Effect of NaCl on gel mechanical behavior of bovine serum albumin–soy protein blends

Abstract

Soy protein gels are widely used in the food industry but have weak structures, even at high concentrations, limiting their functionality. This study explored how blending bovine serum albumin (BSA) with soy protein isolate (SPI) at different ratios and NaCl concentrations affects rheology, mechanical properties, water-holding capacity (WHC), and microstructure. Protein profile and particle size analyses revealed that moderate NaCl concentrations (50 mM) enhanced protein aggregation by reducing electrostatic repulsion and exposing reactive sites essential for gel network formation. Textural analysis confirmed that BSA-dominant gels exhibited higher hardness, springiness, and chewiness, whereas SPI-dominant gels formed weaker networks. At a 7:3 BSA: SPI ratio with 50 mM NaCl, gel hardness increased 1.4-fold higher than the no-NaCl control, reaching a peak of 5142 g. However, increasing NaCl to 100 mM caused over-aggregation and structural heterogeneity, reducing WHC by 8 % (from 95.2 % to 87.3 %) in pure BSA gels. The sample structure with 7:3 BSA: SPI ratio and 100 mM NaCl maintained its strength and consistency, with the storage modulus (G') increasing 1.3-fold compared to BSA-only gels. This treatment achieved an optimal balance of protein interactions, network stability, and textural properties. Intermolecular force disruption experiments demonstrated that disulfide bonds and hydrophobic interactions dominated BSA-rich gels. In contrast, hydrogen bonding and electrostatic interactions played a more significant role in SPI-rich gels. These findings indicate that optimizing BSA: SPI ratios and NaCl concentrations can be applied to achieve the desirable gel texture, strength, and moisture retention, which can be used in developing tailored protein-based food systems.

→ Problem to work on: Retype the full abstract on salt and bovine serum albumin–soy protein gels, word for word. Rely only on the abstract on salt and bovine serum albumin–soy protein gels.

Text extracted from each page:
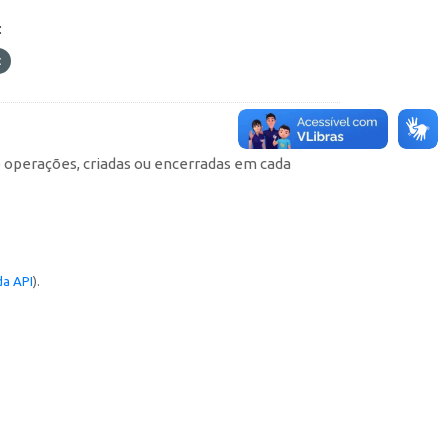
:
e operações, criadas ou encerradas em cada
a API
).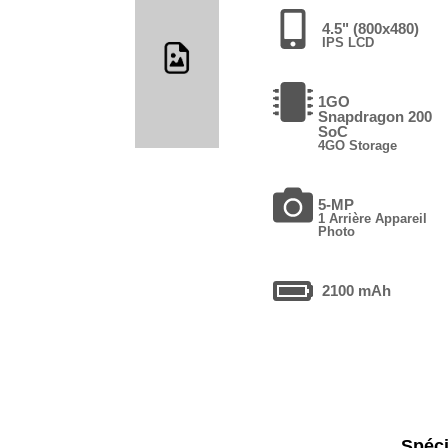
4.5" (800x480)
IPS LCD
1GO
Snapdragon 200
SoC
4GO Storage
5-MP
1 Arrière Appareil
Photo
2100 mAh
Spéci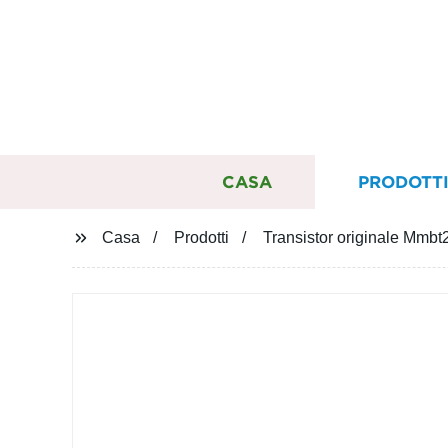
CASA
PRODOTT
Casa
Prodotti
Transistor originale Mm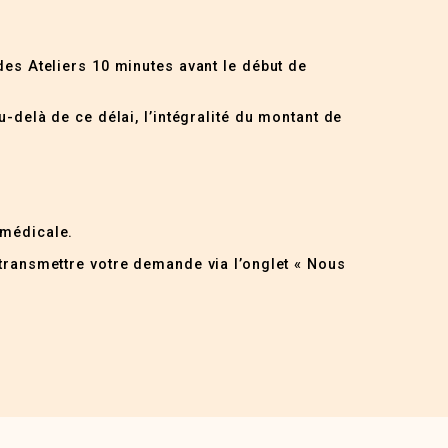
des Ateliers 10 minutes avant le début de
u-delà de ce délai, l’intégralité du montant de
 médicale.
 transmettre votre demande via l’onglet « Nous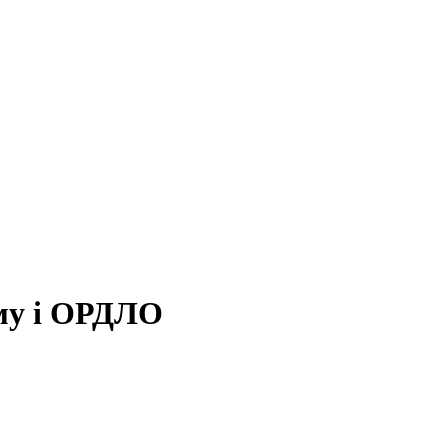
иму і ОРДЛО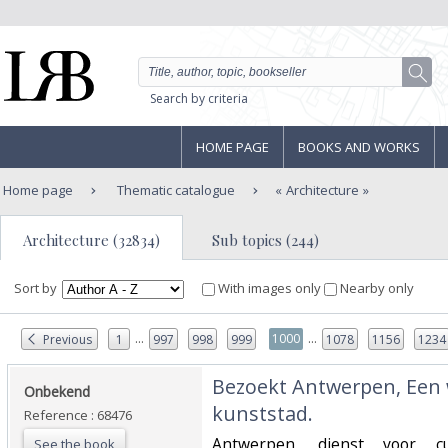
Search by criteria
HOME PAGE
BOOKS AND WORKS
Home page
Thematic catalogue
Architecture
Architecture (32834)
Sub topics (244)
Sort by
With images only
Nearby only
...
...
1000
Previous
1
997
998
999
1078
1156
1234
‎Bezoekt Antwerpen, Een
‎Onbekend‎
kunststad.‎
Reference : 68476
‎Antwerpen, dienst voor c
See the book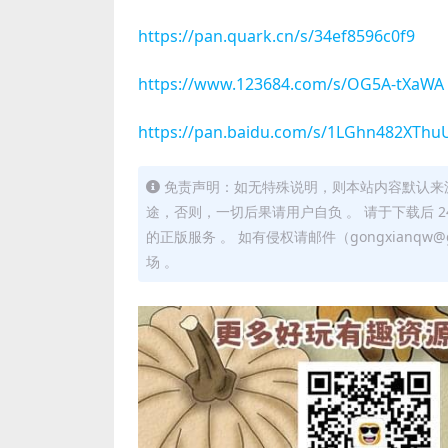
https://pan.quark.cn/s/34ef8596c0f9
https://www.123684.com/s/OG5A-tXaWA
https://pan.baidu.com/s/1LGhn482XThu
免责声明：如无特殊说明，则本站内容默认来
途，否则，一切后果请用户自负 。 请于下载后 
的正版服务 。 如有侵权请邮件（gongxianq
场 。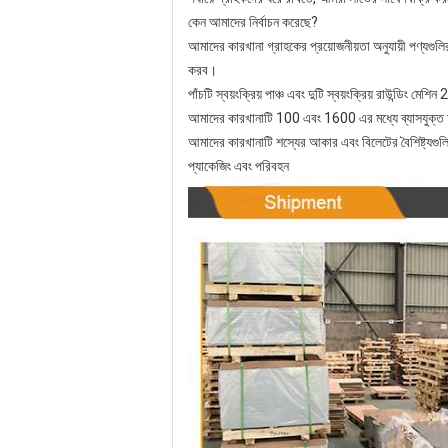
কেন আমাদের নির্বাচন করেছে?
আমাদের কারখানা গ্রাহকের প্রয়োজনীয়তা অনুযায়ী পণ্যগুল
করব।
পাঁচটি স্বয়ংক্রিয় পাঞ্চ এবং দুটি স্বয়ংক্রিয় রাউন্ডিং মে
আমাদের কারখানাটি 100 এবং 1600 এর মধ্যে ব্যাসযুক্ত অ্যা
আমাদের কারখানাটি শস্যের আকার এবং বিলেটের বৈশিষ্ট্যগুলির 
প্যাকেজিং এবং পরিবহন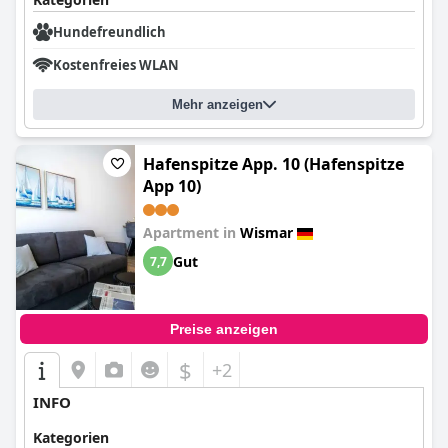
Hundefreundlich
Kostenfreies WLAN
Mehr anzeigen
Hafenspitze App. 10 (Hafenspitze
App 10)
Apartment in
Wismar
Gut
7,7
Preise anzeigen
$
+2
INFO
Kategorien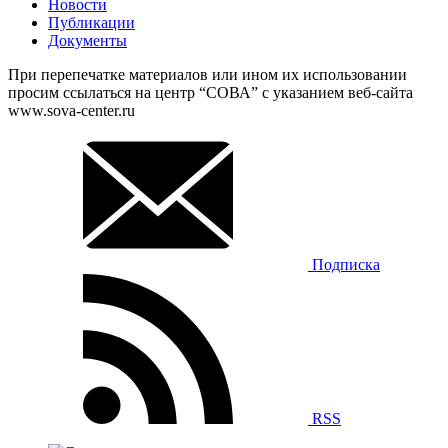
Новости
Публикации
Документы
При перепечатке материалов или ином их использовании
просим ссылаться на центр “СОВА” с указанием веб-сайта
www.sova-center.ru
Подписка
RSS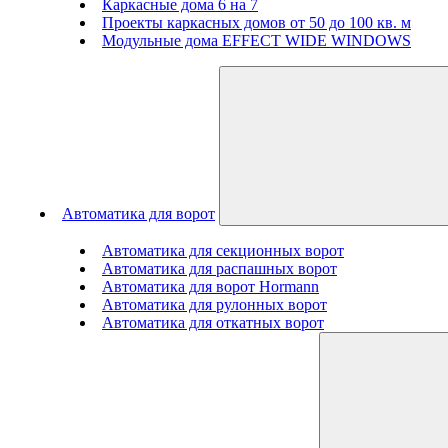
Каркасные дома 6 на 7
Проекты каркасных домов от 50 до 100 кв. м
Модульные дома EFFECT WIDE WINDOWS
Автоматика для ворот
Автоматика для секционных ворот
Автоматика для распашных ворот
Автоматика для ворот Hormann
Автоматика для рулонных ворот
Автоматика для откатных ворот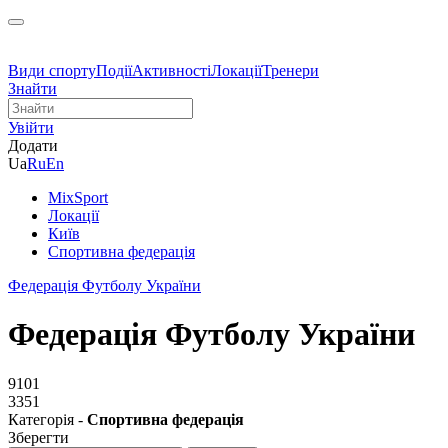
Види спорту
Події
Активності
Локації
Тренери
Знайти
Увійти
Додати
Ua
Ru
En
MixSport
Локації
Київ
Спортивна федерація
Федерація Футболу України
Федерація Футболу України
9101
3351
Категорія -
Спортивна федерація
Зберегти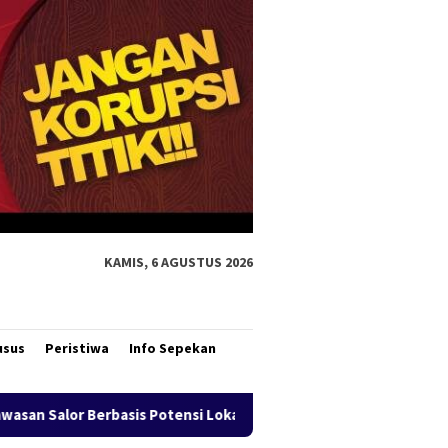
KAMIS, 6 AGUSTUS 2026
usus
Peristiwa
Info Sepekan
ensi Lokal
Bank Mandiri Region XII Hadirkan Livin’ Berb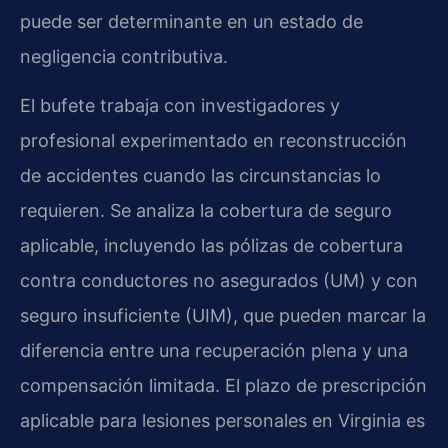
puede ser determinante en un estado de
negligencia contributiva.
El bufete trabaja con investigadores y
profesional experimentado en reconstrucción
de accidentes cuando las circunstancias lo
requieren. Se analiza la cobertura de seguro
aplicable, incluyendo las pólizas de cobertura
contra conductores no asegurados (UM) y con
seguro insuficiente (UIM), que pueden marcar la
diferencia entre una recuperación plena y una
compensación limitada. El plazo de prescripción
aplicable para lesiones personales en Virginia es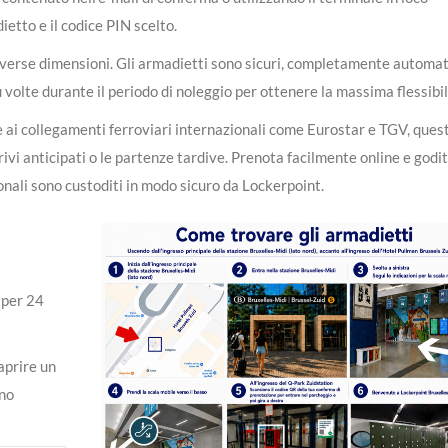
etto e il codice PIN scelto.
diverse dimensioni. Gli armadietti sono sicuri, completamente automat
iù volte durante il periodo di noleggio per ottenere la massima flessibil
 e ai collegamenti ferroviari internazionali come Eurostar e TGV, ques
rrivi anticipati o le partenze tardive. Prenota facilmente online e godit
onali sono custoditi in modo sicuro da Lockerpoint.
 per 24
aprire un
ono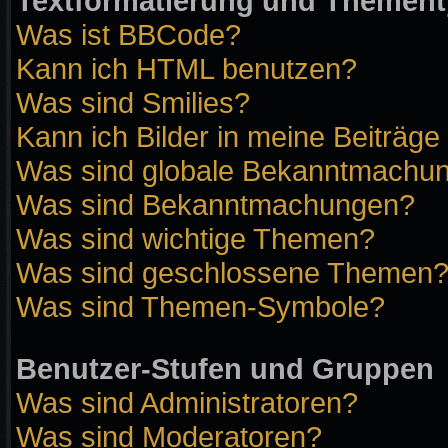
Textformatierung und Themen
Was ist BBCode?
Kann ich HTML benutzen?
Was sind Smilies?
Kann ich Bilder in meine Beiträge
Was sind globale Bekanntmachu
Was sind Bekanntmachungen?
Was sind wichtige Themen?
Was sind geschlossene Themen
Was sind Themen-Symbole?
Benutzer-Stufen und Gruppen
Was sind Administratoren?
Was sind Moderatoren?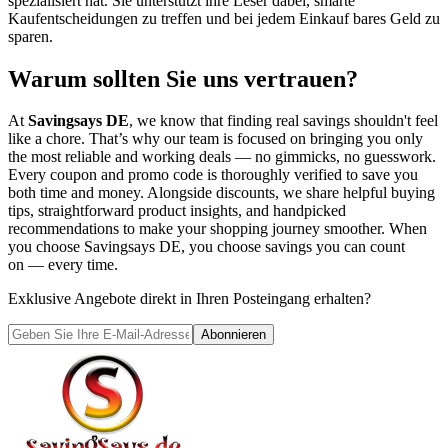
spezialisiert hat. Sie unterstützt ihre Leser dabei, smarte
Kaufentscheidungen zu treffen und bei jedem Einkauf bares Geld zu
sparen.
Warum sollten Sie uns vertrauen?
At
Savingsays DE
, we know that finding real savings shouldn't feel
like a chore. That’s why our team is focused on bringing you only
the most reliable and working deals — no gimmicks, no guesswork.
Every coupon and promo code is thoroughly verified to save you
both time and money. Alongside discounts, we share helpful buying
tips, straightforward product insights, and handpicked
recommendations to make your shopping journey smoother. When
you choose
Savingsays DE
, you choose savings you can count
on — every time.
Exklusive Angebote direkt in Ihren Posteingang erhalten?
Abonnieren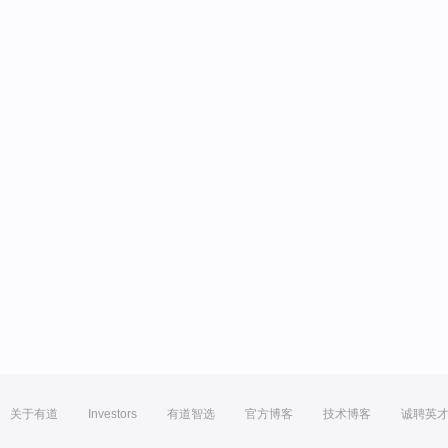
关于有道
Investors
有道智选
官方博客
技术博客
诚聘英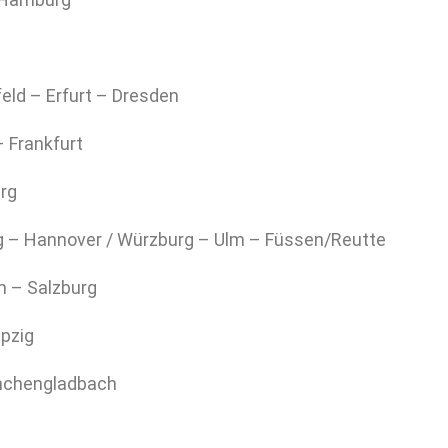
eld – Erfurt – Dresden
– Frankfurt
rg
 – Hannover / Würzburg – Ulm – Füssen/Reutte
n – Salzburg
pzig
nchengladbach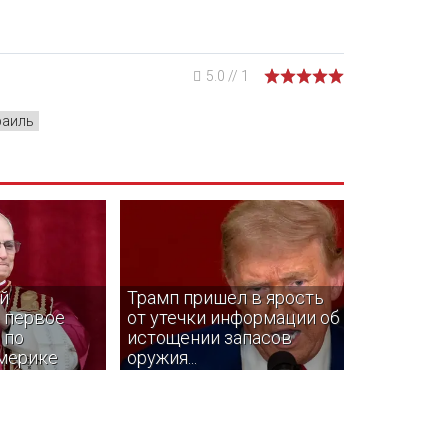
5.0
//
1
раиль
й
Трамп пришел в ярость
 первое
от утечки информации об
 по
истощении запасов
мерике
оружия...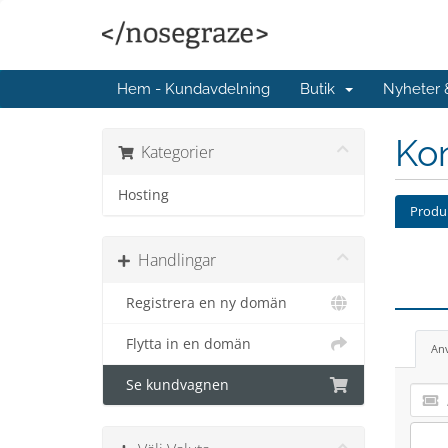
Hem - Kundavdelning
Butik
Nyheter
Kon
Kategorier
Hosting
Produk
Handlingar
Registrera en ny domän
Flytta in en domän
An
Se kundvagnen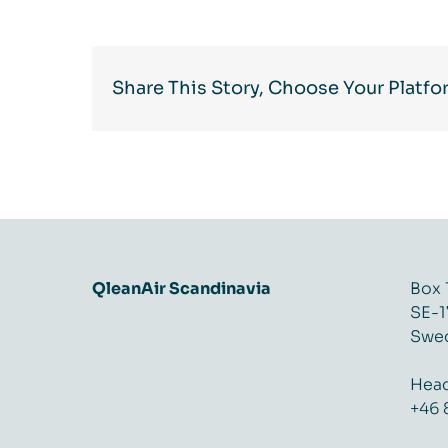
Share This Story, Choose Your Platfo
QleanAir Scandinavia
Box 
SE-1
Swe
Head
+46 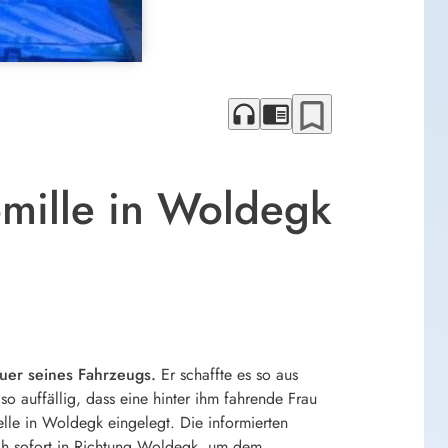
bookmark_border
headphones
chrome_reader_mode
omille in Woldegk
euer seines Fahrzeugs.
Er schaffte es so aus
 auffällig, dass eine hinter ihm fahrende Frau
elle in Woldegk eingelegt. Die informierten
ich sofort in Richtung Woldegk, um dem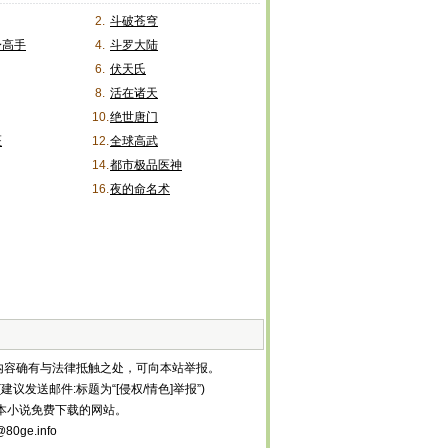
2.
斗破苍穹
身高手
4.
斗罗大陆
6.
伏天氏
8.
活在诸天
10.
绝世唐门
医
12.
全球高武
14.
都市极品医神
16.
夜的命名术
内容确有与法律抵触之处，可向本站举报。
建议发送邮件:标题为“[侵权/情色]举报”)
等全本小说免费下载的网站。
ge.info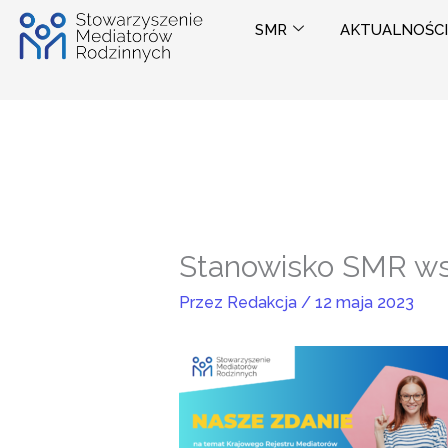
Przejdź
SMR
AKTUALNOŚCI
do
treści
Stanowisko SMR w
Przez
Redakcja
/
12 maja 2023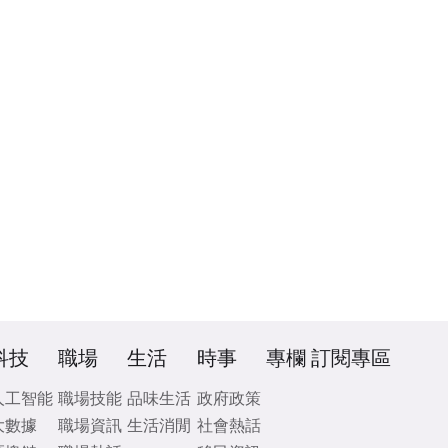
科技
職場
生活
時事
專欄
訂閱專區
人工智能
職場技能
品味生活
政府政策
大數據
職場資訊
生活消閒
社會熱話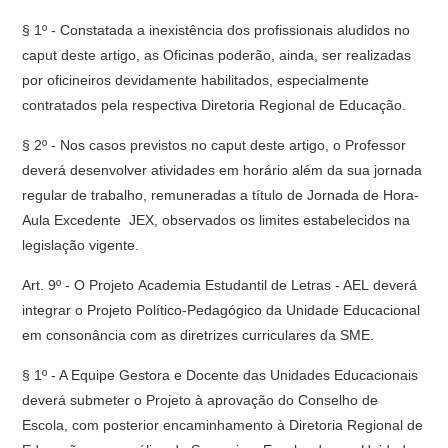
§ 1º - Constatada a inexistência dos profissionais aludidos no
caput deste artigo, as Oficinas poderão, ainda, ser realizadas
por oficineiros devidamente habilitados, especialmente
contratados pela respectiva Diretoria Regional de Educação.
§ 2º - Nos casos previstos no caput deste artigo, o Professor
deverá desenvolver atividades em horário além da sua jornada
regular de trabalho, remuneradas a título de Jornada de Hora-
Aula Excedente  JEX, observados os limites estabelecidos na
legislação vigente.
Art. 9º - O Projeto Academia Estudantil de Letras - AEL deverá
integrar o Projeto Político-Pedagógico da Unidade Educacional
em consonância com as diretrizes curriculares da SME.
§ 1º - A Equipe Gestora e Docente das Unidades Educacionais
deverá submeter o Projeto à aprovação do Conselho de
Escola, com posterior encaminhamento à Diretoria Regional de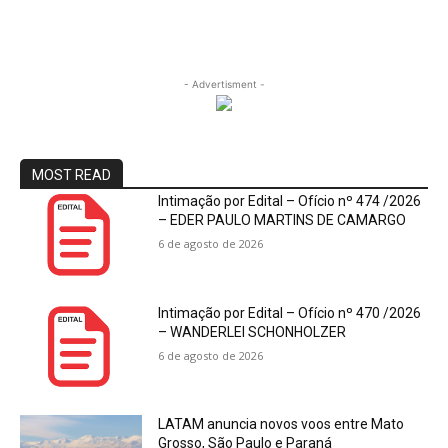
- Advertisment -
MOST READ
Intimação por Edital – Ofício nº 474 /2026
– EDER PAULO MARTINS DE CAMARGO
6 de agosto de 2026
Intimação por Edital – Ofício nº 470 /2026
– WANDERLEI SCHONHOLZER
6 de agosto de 2026
LATAM anuncia novos voos entre Mato
Grosso, São Paulo e Paraná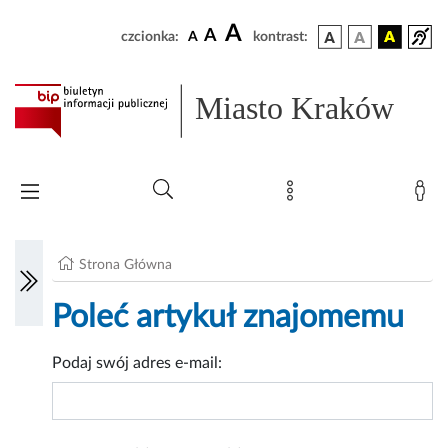
A
A
czcionka:
A
kontrast:
Miasto Kraków
Strona Główna
Poleć artykuł znajomemu
Podaj swój adres e-mail:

→ Solved exercise:
Effect of NaCl on gel mechanical behavior of bovine serum albumin–soy protein blends

Abstract

Soy protein gels are widely used in the food industry but have weak structures, even at high concentrations, limiting their functionality. This study explored how blending bovine serum albumin (BSA) with soy protein isolate (SPI) at different ratios and NaCl concentrations affects rheology, mechanical properties, water-holding capacity (WHC), and microstructure. Protein profile and particle size analyses revealed that moderate NaCl concentrations (50 mM) enhanced protein aggregation by reducing electrostatic repulsion and exposing reactive sites essential for gel network formation. Textural analysis confirmed that BSA-dominant gels exhibited higher hardness, springiness, and chewiness, whereas SPI-dominant gels formed weaker networks. At a 7:3 BSA: SPI ratio with 50 mM NaCl, gel hardness increased 1.4-fold higher than the no-NaCl control, reaching a peak of 5142 g. However, increasing NaCl to 100 mM caused over-aggregation and structural heterogeneity, reducing WHC by 8 % (from 95.2 % to 87.3 %) in pure BSA gels. The sample structure with 7:3 BSA: SPI ratio and 100 mM NaCl maintained its strength and consistency, with the storage modulus (G') increasing 1.3-fold compared to BSA-only gels. This treatment achieved an optimal balance of protein interactions, network stability, and textural properties. Intermolecular force disruption experiments demonstrated that disulfide bonds and hydrophobic interactions dominated BSA-rich gels. In contrast, hydrogen bonding and electrostatic interactions played a more significant role in SPI-rich gels. These findings indicate that optimizing BSA: SPI ratios and NaCl concentrations can be applied to achieve the desirable gel texture, strength, and moisture retention, which can be used in developing tailored protein-based food systems.